Look for the line that has "Injuries resulting" in the material below; please repeat it and every line after it, exactly, up to and including the line that has "students, volunteers, and", and nothing else.
=== Begin Enclosure ===
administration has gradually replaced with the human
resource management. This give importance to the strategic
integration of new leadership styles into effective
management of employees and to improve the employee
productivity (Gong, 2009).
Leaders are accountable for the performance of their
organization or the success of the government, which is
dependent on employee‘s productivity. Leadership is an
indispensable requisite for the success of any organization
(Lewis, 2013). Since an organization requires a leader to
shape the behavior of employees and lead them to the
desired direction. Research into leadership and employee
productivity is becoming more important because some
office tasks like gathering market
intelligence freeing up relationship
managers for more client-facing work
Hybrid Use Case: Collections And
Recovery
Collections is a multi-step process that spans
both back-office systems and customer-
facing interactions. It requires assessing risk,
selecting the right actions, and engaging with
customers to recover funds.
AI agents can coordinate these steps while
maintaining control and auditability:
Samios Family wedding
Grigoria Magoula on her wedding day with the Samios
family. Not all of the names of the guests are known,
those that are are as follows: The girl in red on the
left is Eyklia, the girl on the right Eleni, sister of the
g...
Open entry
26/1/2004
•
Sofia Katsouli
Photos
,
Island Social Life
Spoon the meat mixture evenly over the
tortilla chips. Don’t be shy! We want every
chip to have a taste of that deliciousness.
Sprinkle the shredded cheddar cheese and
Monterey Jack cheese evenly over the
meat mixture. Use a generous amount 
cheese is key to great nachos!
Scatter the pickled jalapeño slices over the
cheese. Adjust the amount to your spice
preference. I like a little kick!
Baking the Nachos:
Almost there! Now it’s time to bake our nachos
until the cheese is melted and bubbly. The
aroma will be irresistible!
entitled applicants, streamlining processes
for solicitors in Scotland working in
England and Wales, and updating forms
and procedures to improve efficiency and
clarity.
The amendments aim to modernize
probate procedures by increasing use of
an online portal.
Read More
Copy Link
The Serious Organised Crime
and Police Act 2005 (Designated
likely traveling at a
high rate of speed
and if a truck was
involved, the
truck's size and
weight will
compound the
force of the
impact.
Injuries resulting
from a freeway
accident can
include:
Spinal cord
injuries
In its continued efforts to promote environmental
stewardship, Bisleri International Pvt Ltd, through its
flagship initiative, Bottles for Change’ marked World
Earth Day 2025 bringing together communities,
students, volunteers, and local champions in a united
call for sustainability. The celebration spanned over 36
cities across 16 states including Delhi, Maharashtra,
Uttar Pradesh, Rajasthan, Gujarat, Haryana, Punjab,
=== End Enclosure ===
• _Response for this exercise_:
Injuries resulting
from a freeway
accident can
include:
Spinal cord
injuries
In its continued efforts to promote environmental
stewardship, Bisleri International Pvt Ltd, through its
flagship initiative, Bottles for Change’ marked World
Earth Day 2025 bringing together communities,
students, volunteers, and local champions in a united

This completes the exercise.